-- Your objective --
Transcribe exactly the line that contains "table_cell [724, 1532, 1116, 1566]" and all lines following it to the end of the material below; omit everything else.

━━━ Information

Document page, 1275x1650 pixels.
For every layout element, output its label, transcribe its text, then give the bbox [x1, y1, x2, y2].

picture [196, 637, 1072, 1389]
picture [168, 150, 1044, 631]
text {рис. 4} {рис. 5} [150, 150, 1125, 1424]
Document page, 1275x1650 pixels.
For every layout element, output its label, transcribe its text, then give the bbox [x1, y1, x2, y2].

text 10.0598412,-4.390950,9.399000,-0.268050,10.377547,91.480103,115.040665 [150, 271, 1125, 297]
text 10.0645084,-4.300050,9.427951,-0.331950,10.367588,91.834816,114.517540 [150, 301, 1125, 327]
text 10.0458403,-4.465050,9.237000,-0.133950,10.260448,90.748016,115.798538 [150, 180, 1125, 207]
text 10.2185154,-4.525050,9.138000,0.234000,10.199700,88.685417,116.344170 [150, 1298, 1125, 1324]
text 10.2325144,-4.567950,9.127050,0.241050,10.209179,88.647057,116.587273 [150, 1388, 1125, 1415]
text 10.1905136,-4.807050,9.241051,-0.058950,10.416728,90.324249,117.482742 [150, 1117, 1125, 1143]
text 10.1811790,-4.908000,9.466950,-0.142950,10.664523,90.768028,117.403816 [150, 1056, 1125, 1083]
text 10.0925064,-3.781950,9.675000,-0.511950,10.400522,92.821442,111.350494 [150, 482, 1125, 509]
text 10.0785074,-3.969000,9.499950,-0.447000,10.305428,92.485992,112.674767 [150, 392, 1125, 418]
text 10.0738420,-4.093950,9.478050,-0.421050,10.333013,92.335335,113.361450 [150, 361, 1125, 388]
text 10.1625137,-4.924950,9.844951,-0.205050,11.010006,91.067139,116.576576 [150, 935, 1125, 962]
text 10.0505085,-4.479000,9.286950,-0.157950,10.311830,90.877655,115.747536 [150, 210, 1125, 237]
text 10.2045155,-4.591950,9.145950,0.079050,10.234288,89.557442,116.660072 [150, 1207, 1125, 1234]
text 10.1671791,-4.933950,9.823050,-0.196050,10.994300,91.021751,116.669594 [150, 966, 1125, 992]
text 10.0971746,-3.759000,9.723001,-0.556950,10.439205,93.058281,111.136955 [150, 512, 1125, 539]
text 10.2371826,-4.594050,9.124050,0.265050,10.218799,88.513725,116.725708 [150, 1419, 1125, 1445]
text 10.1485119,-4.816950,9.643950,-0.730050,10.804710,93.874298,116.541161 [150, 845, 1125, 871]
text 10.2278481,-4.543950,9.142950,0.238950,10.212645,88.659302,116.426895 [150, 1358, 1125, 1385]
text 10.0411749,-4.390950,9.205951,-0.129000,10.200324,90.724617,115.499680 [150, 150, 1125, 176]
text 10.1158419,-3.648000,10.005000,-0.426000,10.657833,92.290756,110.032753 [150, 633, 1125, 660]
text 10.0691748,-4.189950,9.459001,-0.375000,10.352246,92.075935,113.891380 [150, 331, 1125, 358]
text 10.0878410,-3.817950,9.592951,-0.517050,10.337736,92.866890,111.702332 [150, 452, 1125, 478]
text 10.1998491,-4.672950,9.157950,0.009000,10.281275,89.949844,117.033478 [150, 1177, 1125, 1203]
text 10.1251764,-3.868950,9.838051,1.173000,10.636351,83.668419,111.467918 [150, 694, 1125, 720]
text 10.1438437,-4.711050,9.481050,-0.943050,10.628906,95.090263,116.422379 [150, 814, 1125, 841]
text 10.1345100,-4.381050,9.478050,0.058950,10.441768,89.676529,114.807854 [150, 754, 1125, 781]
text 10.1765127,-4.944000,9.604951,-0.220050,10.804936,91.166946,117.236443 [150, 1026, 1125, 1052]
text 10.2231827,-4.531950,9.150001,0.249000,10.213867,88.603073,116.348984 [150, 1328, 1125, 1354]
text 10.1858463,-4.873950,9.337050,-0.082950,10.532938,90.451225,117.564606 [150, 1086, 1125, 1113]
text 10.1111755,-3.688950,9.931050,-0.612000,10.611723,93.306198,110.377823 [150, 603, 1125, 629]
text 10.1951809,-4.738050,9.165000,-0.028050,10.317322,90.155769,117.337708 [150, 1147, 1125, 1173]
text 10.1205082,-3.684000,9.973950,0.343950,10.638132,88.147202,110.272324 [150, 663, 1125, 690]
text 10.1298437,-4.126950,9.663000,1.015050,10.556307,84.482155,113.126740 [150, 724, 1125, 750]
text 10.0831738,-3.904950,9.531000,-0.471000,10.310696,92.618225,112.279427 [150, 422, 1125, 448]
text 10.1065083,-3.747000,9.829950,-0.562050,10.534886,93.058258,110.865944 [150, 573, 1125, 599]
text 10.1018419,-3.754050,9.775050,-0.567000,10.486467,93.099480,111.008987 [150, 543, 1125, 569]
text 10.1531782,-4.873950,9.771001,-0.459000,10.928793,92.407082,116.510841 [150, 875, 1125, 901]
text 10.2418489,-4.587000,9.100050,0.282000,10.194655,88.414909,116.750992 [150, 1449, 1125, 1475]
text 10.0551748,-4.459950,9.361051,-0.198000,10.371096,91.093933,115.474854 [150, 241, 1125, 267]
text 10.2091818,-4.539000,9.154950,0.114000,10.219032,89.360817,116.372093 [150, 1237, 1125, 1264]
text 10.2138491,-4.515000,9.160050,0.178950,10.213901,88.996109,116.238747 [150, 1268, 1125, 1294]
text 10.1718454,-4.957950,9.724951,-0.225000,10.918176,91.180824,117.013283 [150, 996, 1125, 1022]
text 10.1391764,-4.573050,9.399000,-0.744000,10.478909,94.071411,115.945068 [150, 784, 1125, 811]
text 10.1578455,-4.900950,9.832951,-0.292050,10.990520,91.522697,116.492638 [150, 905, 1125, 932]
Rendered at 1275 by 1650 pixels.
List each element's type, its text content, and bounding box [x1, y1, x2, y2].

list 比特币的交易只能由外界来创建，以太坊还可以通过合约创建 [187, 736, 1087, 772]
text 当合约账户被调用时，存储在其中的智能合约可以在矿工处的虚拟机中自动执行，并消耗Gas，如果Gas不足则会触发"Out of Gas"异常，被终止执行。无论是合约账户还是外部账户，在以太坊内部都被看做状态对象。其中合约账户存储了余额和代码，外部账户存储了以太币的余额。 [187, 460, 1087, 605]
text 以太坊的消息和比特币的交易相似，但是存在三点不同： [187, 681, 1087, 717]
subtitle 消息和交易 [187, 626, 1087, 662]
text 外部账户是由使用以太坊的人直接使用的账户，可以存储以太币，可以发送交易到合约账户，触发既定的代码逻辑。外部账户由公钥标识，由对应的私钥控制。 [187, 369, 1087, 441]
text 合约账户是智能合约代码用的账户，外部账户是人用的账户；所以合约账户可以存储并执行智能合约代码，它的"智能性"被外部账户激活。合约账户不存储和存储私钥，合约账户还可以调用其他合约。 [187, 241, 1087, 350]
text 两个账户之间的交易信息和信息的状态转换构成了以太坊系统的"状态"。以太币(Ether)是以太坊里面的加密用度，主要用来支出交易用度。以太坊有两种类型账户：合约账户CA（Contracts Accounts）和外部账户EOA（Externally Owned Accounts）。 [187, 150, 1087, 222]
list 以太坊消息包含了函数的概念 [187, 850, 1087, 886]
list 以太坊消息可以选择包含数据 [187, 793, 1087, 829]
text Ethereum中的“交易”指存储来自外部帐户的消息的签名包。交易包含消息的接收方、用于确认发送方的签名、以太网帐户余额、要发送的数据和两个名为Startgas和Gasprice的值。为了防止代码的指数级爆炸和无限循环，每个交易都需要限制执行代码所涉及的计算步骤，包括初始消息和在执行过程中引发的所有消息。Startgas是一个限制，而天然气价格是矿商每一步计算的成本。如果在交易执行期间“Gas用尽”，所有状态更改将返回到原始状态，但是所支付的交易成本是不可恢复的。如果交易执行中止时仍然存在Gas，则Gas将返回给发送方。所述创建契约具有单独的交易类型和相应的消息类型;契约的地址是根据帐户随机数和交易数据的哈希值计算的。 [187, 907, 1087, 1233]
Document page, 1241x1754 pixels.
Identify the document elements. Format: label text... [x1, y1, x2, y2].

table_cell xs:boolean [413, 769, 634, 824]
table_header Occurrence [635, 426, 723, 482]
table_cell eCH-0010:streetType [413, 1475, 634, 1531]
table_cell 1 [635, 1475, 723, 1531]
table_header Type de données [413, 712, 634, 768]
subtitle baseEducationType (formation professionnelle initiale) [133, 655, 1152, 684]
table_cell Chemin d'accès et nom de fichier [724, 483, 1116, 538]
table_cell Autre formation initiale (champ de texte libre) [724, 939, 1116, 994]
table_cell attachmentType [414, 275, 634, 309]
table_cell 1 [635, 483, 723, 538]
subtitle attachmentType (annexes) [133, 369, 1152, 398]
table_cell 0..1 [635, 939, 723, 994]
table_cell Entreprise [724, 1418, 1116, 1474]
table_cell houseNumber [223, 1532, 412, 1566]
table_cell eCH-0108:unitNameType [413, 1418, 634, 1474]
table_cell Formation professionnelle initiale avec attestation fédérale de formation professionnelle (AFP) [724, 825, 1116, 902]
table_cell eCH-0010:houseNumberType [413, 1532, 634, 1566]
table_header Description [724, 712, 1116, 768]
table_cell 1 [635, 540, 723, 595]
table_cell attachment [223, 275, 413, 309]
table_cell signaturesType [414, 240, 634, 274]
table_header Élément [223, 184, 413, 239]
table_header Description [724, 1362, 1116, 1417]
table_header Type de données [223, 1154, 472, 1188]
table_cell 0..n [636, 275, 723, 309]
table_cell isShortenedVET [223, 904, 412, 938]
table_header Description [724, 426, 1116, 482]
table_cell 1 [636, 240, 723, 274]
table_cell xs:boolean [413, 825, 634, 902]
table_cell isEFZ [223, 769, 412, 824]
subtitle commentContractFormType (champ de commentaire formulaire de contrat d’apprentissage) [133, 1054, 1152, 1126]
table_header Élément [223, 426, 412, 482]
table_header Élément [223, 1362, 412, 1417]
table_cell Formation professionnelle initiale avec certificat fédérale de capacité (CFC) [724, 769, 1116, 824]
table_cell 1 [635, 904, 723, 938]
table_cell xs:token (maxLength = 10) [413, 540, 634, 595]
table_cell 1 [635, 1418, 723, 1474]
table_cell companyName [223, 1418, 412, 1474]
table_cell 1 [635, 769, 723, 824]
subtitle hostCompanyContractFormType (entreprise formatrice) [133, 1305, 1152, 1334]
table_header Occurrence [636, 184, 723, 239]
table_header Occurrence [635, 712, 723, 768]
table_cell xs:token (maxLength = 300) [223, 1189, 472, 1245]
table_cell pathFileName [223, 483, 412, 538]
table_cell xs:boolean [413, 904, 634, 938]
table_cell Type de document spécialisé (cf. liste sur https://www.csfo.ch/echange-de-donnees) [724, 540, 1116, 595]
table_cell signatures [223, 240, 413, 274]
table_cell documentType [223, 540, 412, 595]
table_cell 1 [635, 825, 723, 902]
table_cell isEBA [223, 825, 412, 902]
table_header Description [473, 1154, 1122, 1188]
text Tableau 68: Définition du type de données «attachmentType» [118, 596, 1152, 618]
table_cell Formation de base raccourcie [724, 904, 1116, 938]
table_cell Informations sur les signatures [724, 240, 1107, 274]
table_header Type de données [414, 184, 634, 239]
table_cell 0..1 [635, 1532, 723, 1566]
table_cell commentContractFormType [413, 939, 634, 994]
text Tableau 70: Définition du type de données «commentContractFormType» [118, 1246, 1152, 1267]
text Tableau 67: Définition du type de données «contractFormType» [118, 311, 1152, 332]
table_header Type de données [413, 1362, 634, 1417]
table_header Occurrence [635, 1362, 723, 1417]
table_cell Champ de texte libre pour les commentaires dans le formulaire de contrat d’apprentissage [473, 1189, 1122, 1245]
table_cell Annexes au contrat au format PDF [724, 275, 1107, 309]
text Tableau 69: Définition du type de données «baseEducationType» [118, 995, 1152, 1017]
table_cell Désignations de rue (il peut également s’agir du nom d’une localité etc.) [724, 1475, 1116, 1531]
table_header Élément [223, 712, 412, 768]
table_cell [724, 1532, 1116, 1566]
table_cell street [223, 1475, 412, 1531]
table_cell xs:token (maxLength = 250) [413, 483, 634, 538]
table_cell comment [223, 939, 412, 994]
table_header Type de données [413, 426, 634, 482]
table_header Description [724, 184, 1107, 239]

━━━━━━

-- Task answer --
table_cell [724, 1532, 1116, 1566]
table_cell street [223, 1475, 412, 1531]
table_cell xs:token (maxLength = 250) [413, 483, 634, 538]
table_cell comment [223, 939, 412, 994]
table_header Type de données [413, 426, 634, 482]
table_header Description [724, 184, 1107, 239]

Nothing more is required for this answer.